◆ Passage to read:
<<<<
House prices continued to push higher in September, industry data showed on Monday, despite the cost-of-living crisis and interest rates at 14-year highs.
According to the latest Rightmove House Price Index, the average asking price of a property coming to market was £367,760 in September, up 0.7% on August and 8.7% year-on-year.
The increase was largely in line with the average September rise of 0.6% seen over the last 10 years.
The Bank of England last week upped interest rates for the seventh consecutive time, leaving the cost of borrowing at its highest since 2008. According to Rightmove, the average monthly mortgage payment for first-time buyers putting down a 10% deposit has now reached £1,057 per month, or 40% of an average gross salary, for the first time since November 2012.
Inflation also remains at near-40 year highs at 9.9%.
But Tim Bannister, director of property science at Rightmove, said: “The end of the summer break and the start of the new school term is usually a time when we see renewed focus from buyers, as those with plans to move see an autumn window of opportunity ahead.
“Price growth this month in the middle and high-end sectors highlights that even when finances are more stretched, many of the reason for looking to move up the ladder remain.”
>>>>
◆ Recorded data:
<<<<
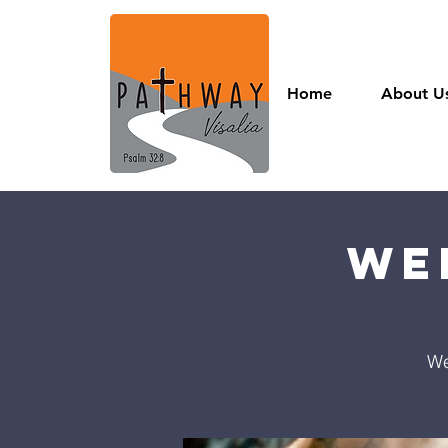
Home
About U
We
We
>>>>
◆ Task requirements:
a – Return the exact stretch of the house price report that begins with the words containing "House prices continued" and ends with "and 8.7% year-on-year.".
b – Take the house price report further, beginning right after its final sentence.

◆ Responses by task:
a –
House prices continued to push higher in September, industry data showed on Monday, despite the cost-of-living crisis and interest rates at 14-year highs.
According to the latest Rightmove House Price Index, the average asking price of a property coming to market was £367,760 in September, up 0.7% on August and 8.7% year-on-year.

b –
Rightmove said buyer demand was now ahead 20% on the pre-pandemic, five-year average. The market has been hit by low levels of new stock coming to market, although the property portal noted that the number of homes coming to market had strengthened to 2019 levels.
Bannister noted: “Prices are likely to remain strong while demand continues to outweigh supply.
“The housing market continues to be extremely resilient even in the face of the economic headwinds that are stretching house finances.”
On Friday, chancellor Kwasi Kwarteng announced permanent changes to stamp duty, including raising the threshold to £250,000 from £125,000.
Bannister said: “Demand has been softening over the last few months, but Friday’s announcement is likely to stimulate some more demand. If it does lead to a big jump in prospective buyers competing for the constrained number of properties for sale, then it could lead to some unseasonal price rises over the next few months.”